According to a unanimous decision by a three-judge panel, FDA’s action to permit import of thiopental from an unregistered foreign establishment was “not in accordance with law,” even though the aim was to address the shortage of a needed medicine. The ruling in Cook et al v. FDA (case No. 12-5176), which upholds a previous decision by a federal district court, involves a shortage of thiopental sodium, which created serious problems for state law enforcement officials seeking to use it in delivering lethal injections. A group of death row inmates from three states filed suit, claiming that FDA violated the law by improperly allowing shipments of a misbranded and unapproved new drug to enter the United States..

The Appeals Court specifically rejected FDA’s argument that it can legally address drug shortages by permitting the import of drugs approved by other regulatory authorities. Among its various tools for combating serious short supply situations, FDA also cites authority to allow distribution of a product suffering from quality problems, but found by the agency to “not cause undue risk to patients.” Other FDA relief strategies are to work with sponsors to resolve manufacturing issues, expedite inspections and reviews of short supply products, identify additional manufacturers willing to initiate or increase production, extend product expiration dates, and help firms qualify new sources of raw materials.

FDA has permitted unapproved imports 17 times in recent years, according to its announcement in May on authorizing the import of injectable total parenteral nutrition (TPN) solutions. These products are desperately needed by hospitals to treat premature infants who are unable to eat or drink, as well as cancer patients undergoing gastrointestinal surgeries. In this case, FDA authorized Fresenius Kabi USA to import TPN products from its Norway plant. The agency took this step after American Regent/Luitpold shut down operations at the end of 2012 to address quality issues that left particulate matter in injectable products. In this and other cases, FDA says that it evaluates the overseas drug to ensure that it is of adequate quality and informs doctors of the status of the imported product.

The July Appeals court ruling is regarded as a victory for death penalty opponents, who had pressured other manufacturers to discontinue production of thiopental and other “death drugs.” Yet state officials had urged FDA to appeal last year’s district court ruling in order to obtain needed supplies to carry out executions according to law. In that earlier lower decision, the judge accused FDA of hypocrisy, pointing out that the agency prevents consumers from purchasing medicines over the Internet because it deems the products misbranded and unapproved. The Appeals Court agreed, noting that FDA can address specific shortages through other strategies, such as designating an unapproved foreign drug as investigational to allow its importation.

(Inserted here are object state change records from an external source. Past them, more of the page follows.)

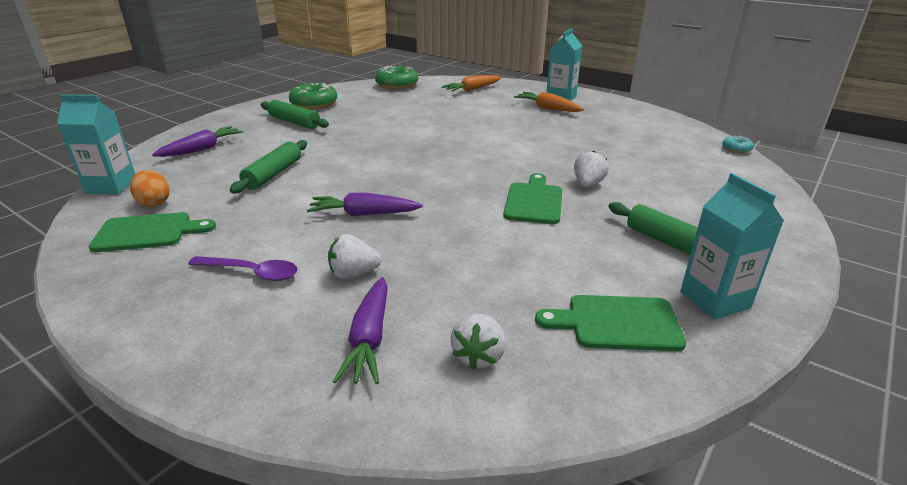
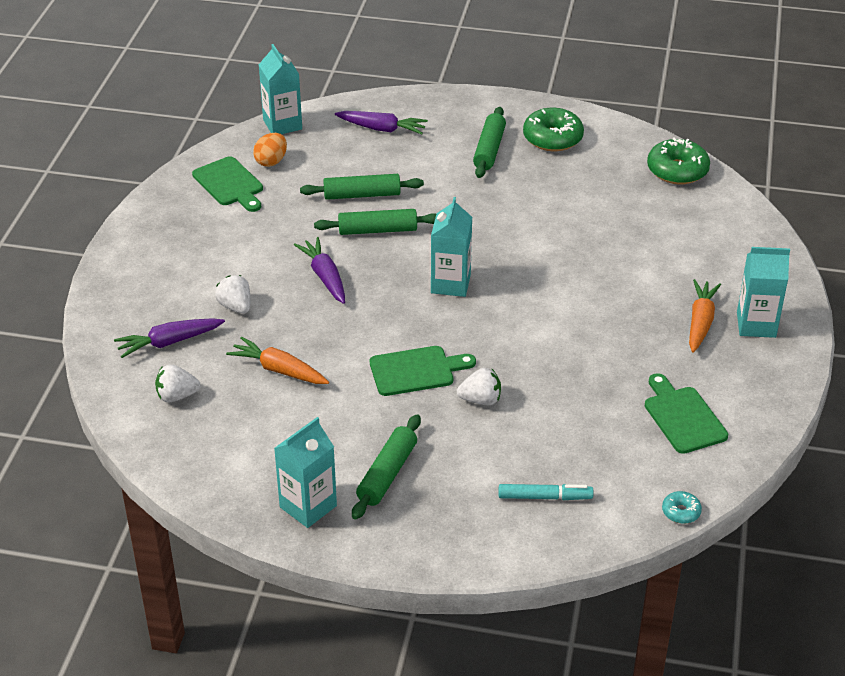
camera: 65 degrees right, 10 degrees up
(251, 272) = (209, 258): purple spoon -> none
(330, 178) = (377, 230): none -> green rolling pin
(434, 166) = (450, 284): none -> turquoise carton
(472, 90) = (718, 238): orange carrot -> orange carrot (279, 370)
(617, 323) = (247, 455): green cutting board -> green cutting board (682, 417)
(715, 186) = (545, 497): none -> turquoise marker

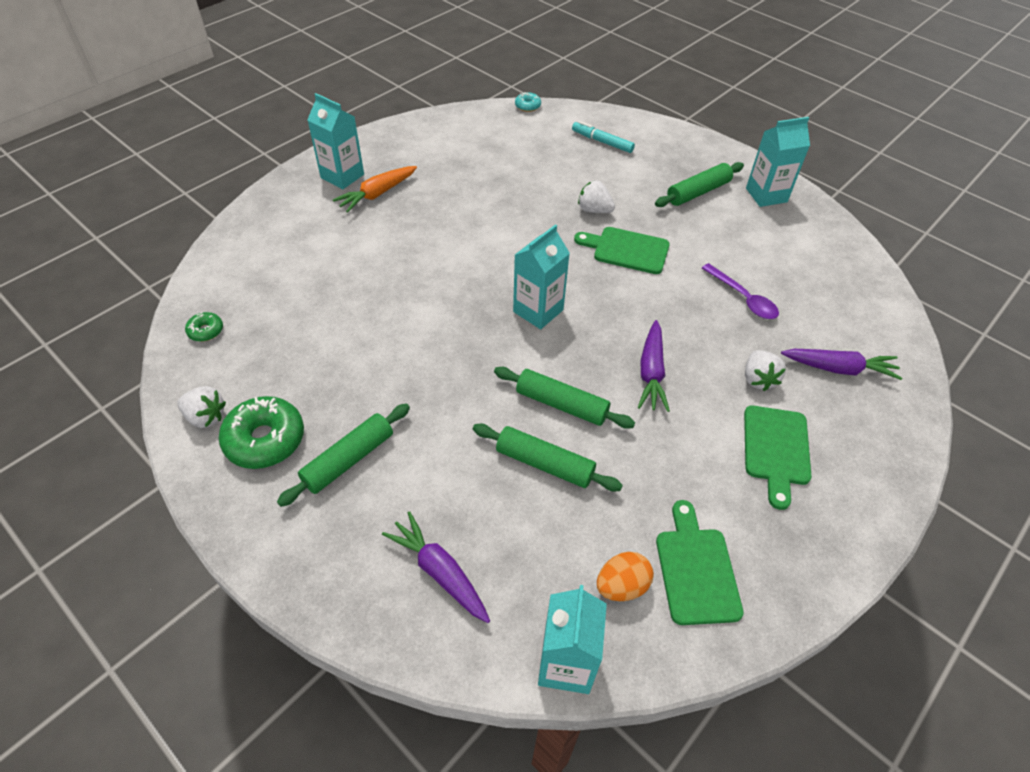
camera: 150 degrees left, 10 degrees up
(177, 396) = (844, 313): white strawberry -> white strawberry (206, 417)
(279, 370) = (743, 298): orange carrot -> purple spoon
(677, 170) = (206, 331): green donut -> green donut, size x0.49
(682, 417) = (467, 146): green cutting board -> green cutting board (776, 449)

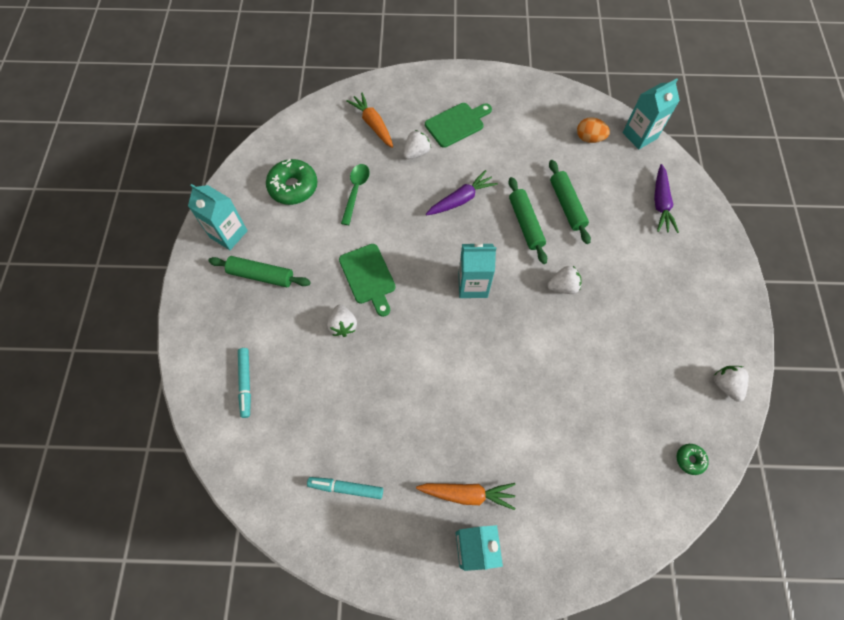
camera: 130 degrees left, 15 degrees up
(265, 440) = (699, 339): green donut -> green donut (293, 187)
(349, 460) = (662, 289): green rolling pin -> none
(456, 376) = (563, 286): none -> white strawberry
(463, 146) = (346, 488): none -> turquoise marker
(527, 106) = (236, 488): turquoise donut -> none
(696, 570) = (553, 119): green cutting board -> none
(743, 298) = (356, 191): purple spoon -> green spoon
(839, 368) = (373, 124): purple carrot -> orange carrot

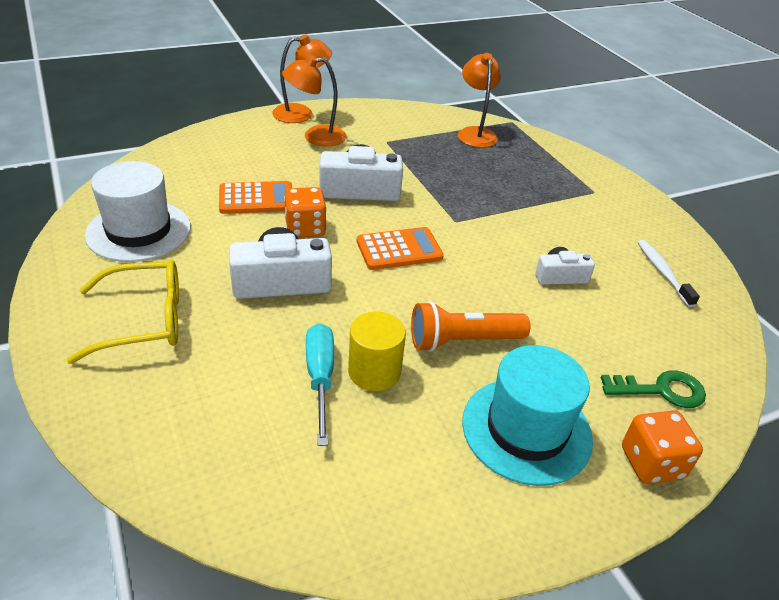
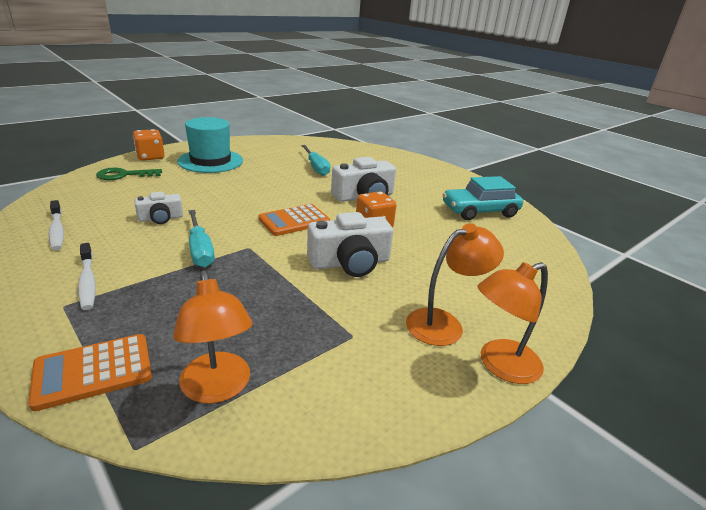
camera: 165 degrees right, 10 degrees down
(139, 231) = (479, 211): white hat -> turquoise car
(146, 320) = (418, 177): yellow glasses -> none
(256, 199) = (431, 241): orange calculator -> orange calculator (93, 371)
(374, 371) = (290, 171): yellow cylinder -> none
(462, 341) = (242, 183): orange flashlight -> none
(504, 225) = (200, 250): none -> turquoise screwdriver
(589, 208) = (87, 282): none -> white toothbrush

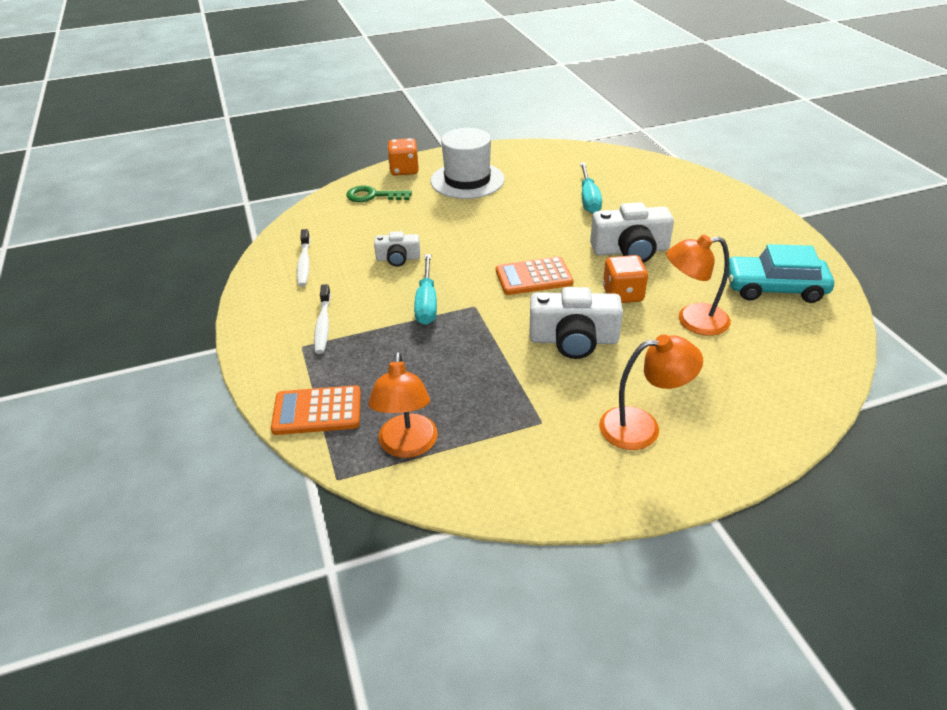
camera: 25 degrees right, 10 degrees up
(210, 161) = (467, 180): turquoise hat -> white hat
(500, 365) = (677, 481): orange lamp -> orange lamp (692, 321)

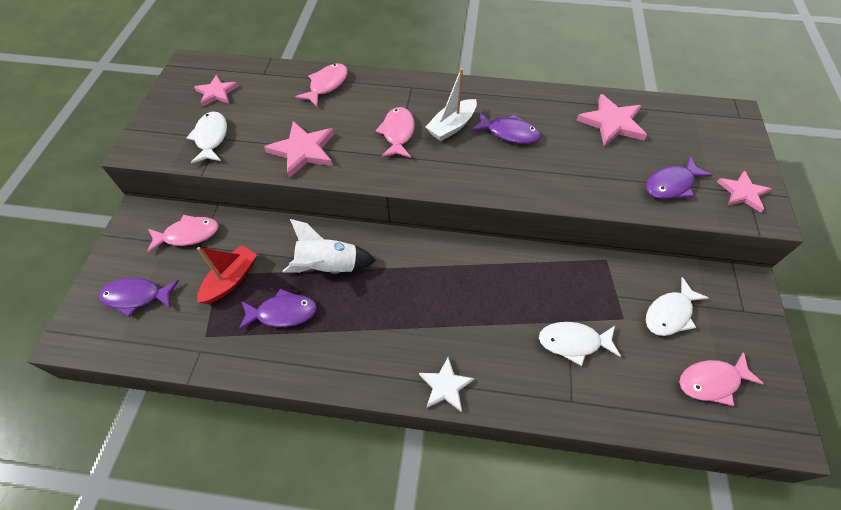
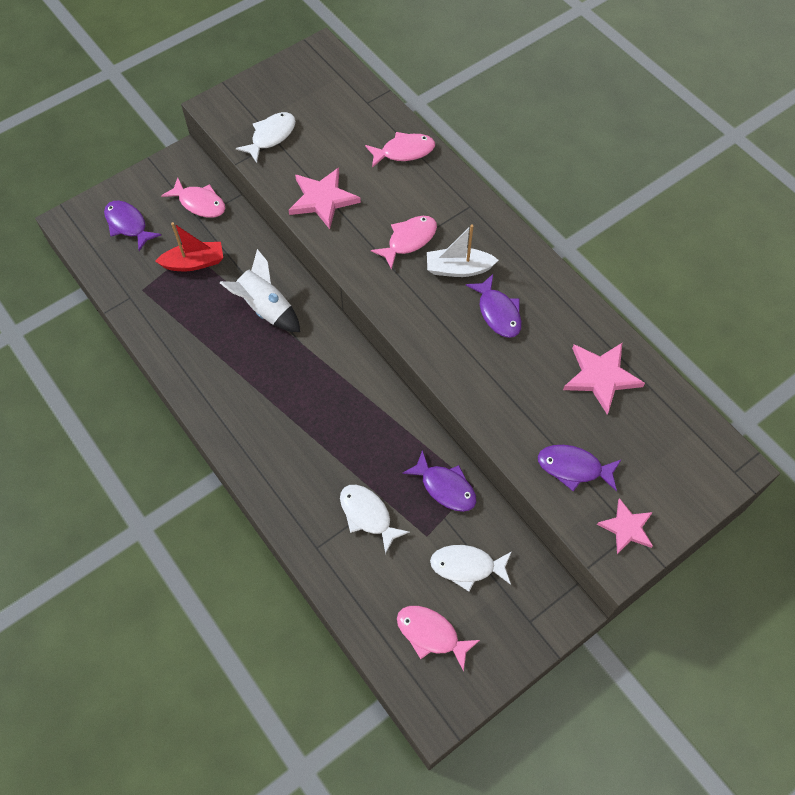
camera: 45 degrees right, 5 degrees up
(217, 93) = (314, 96): pink star -> none
(283, 313) = (202, 316): purple fish -> purple fish (445, 487)
(445, 386) = (248, 459): white star -> none

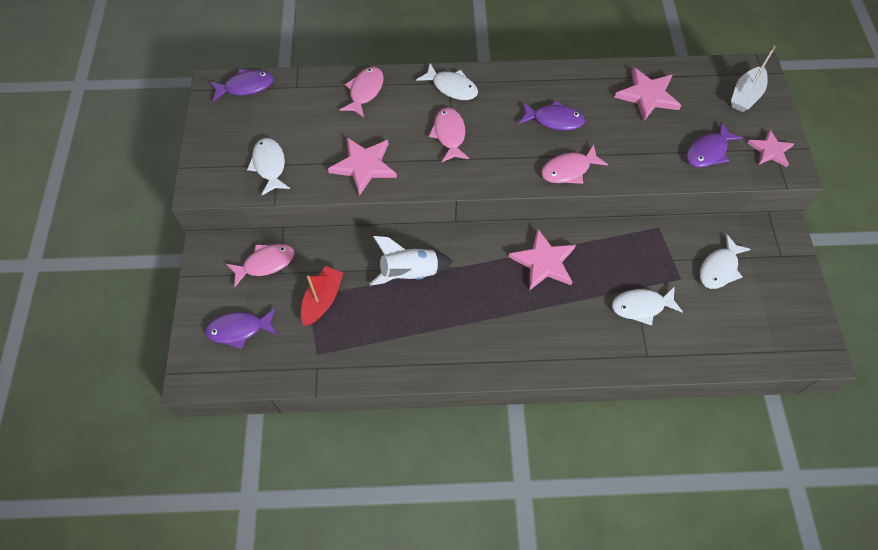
camera: 55 degrees left, 0 degrees up
(355, 406) = (543, 262): none -> pink star
(431, 634) = (759, 320): pink fish -> pink fish (569, 170)
(445, 487) = (649, 245): purple fish -> purple fish (246, 87)
(458, 269) = (499, 120): white boat -> white boat (745, 95)
(466, 211) = (452, 87): none -> white fish

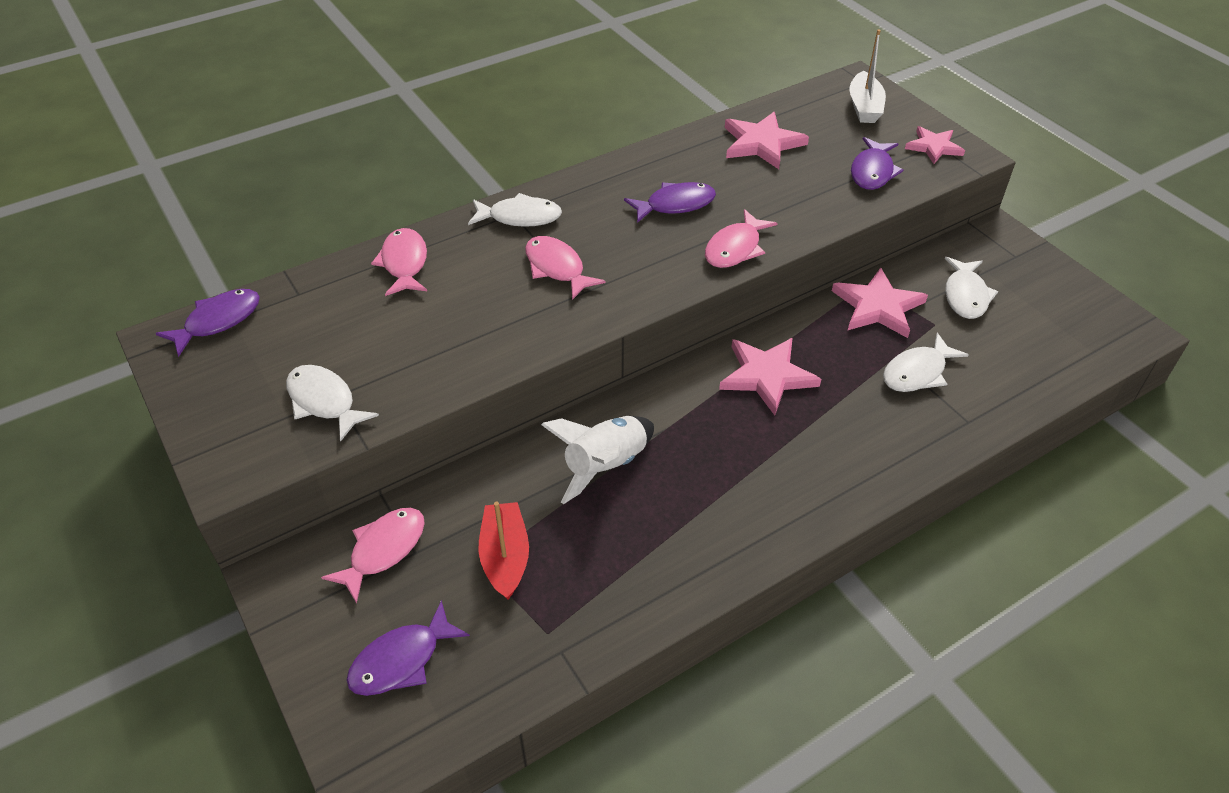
camera: 30 degrees left, 15 degrees down
(364, 166) = (467, 347): pink star -> pink star (878, 307)

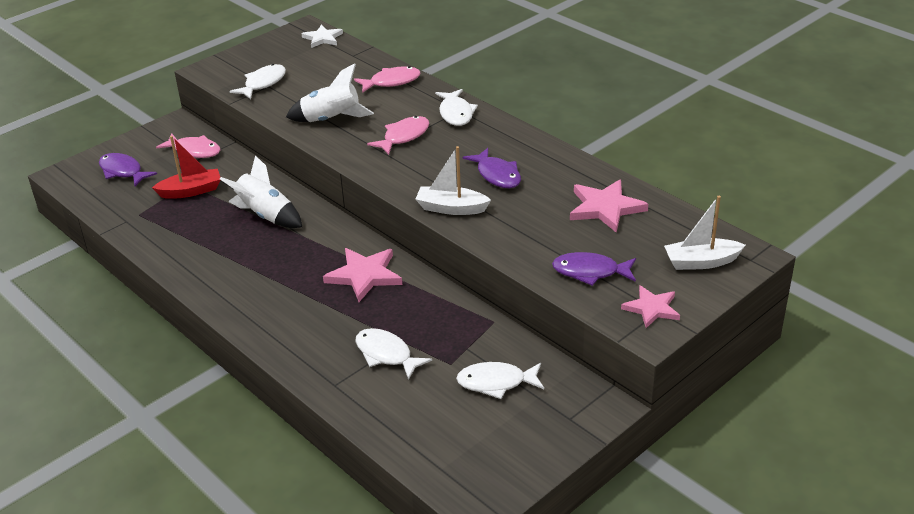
camera: 80 degrees right, 10 degrees down
(218, 321) = (322, 38): purple fish -> white star
(480, 332) = (331, 120): none -> white rocket
(735, 248) = (451, 208): pink fish -> white boat
(878, 307) = (463, 329): pink star -> none

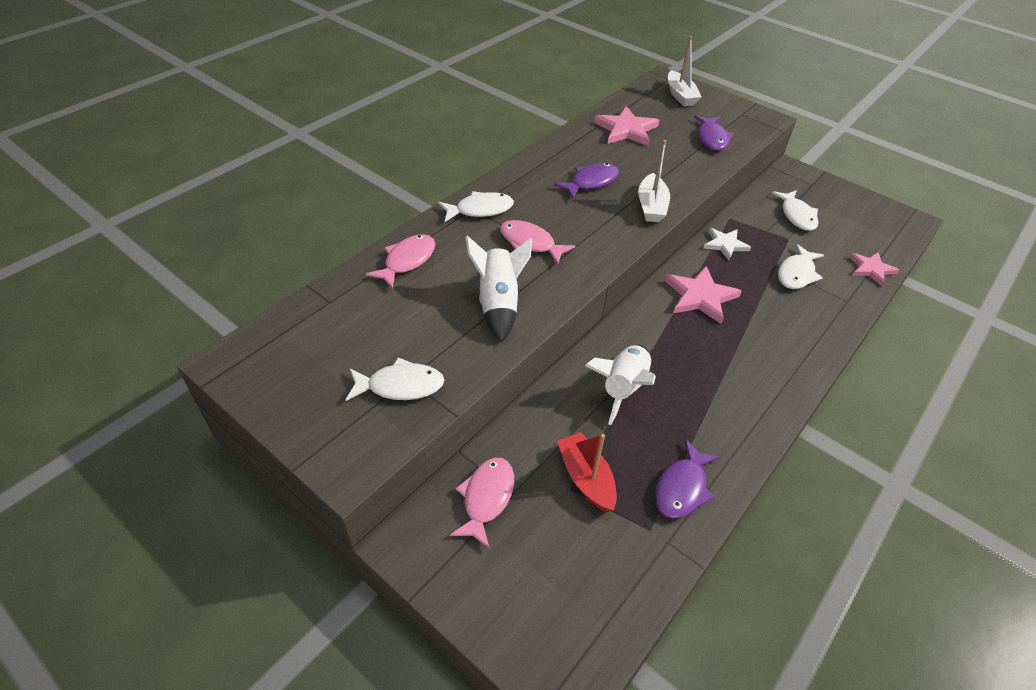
camera: 100 degrees left, 10 degrees up
(123, 171) = (548, 585): purple fish -> purple fish (682, 488)
(263, 83) = (400, 386): white fish -> white fish turned 150 degrees clockwise
(322, 38) = (270, 338): white star -> white star (725, 245)
(391, 82) = (407, 261): pink fish -> pink fish turned 60 degrees clockwise
(651, 308) = (741, 116): pink star -> pink star (871, 269)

This legal challenge to FDA use of enforcement discretion also could provide support for K-V Pharmaceuticals, which is challenging FDA’s failure to block competitors from producing the pre-term birth drug Makena (hydroxyprogesterone caproate injection). In this case, explains attorney Kurt Karst of Hyman, Phelps & McNamara, the D.C. District Court has sided with FDA, stating that the agency has the right to refuse to take action to stop pharmacy compounding of the drug. Kurt speculates in the FDA Law Blog that the recent Cook case will have a “huge effect” on how it deals with drug shortages [see www.fdalawblog.net July 23, 2013].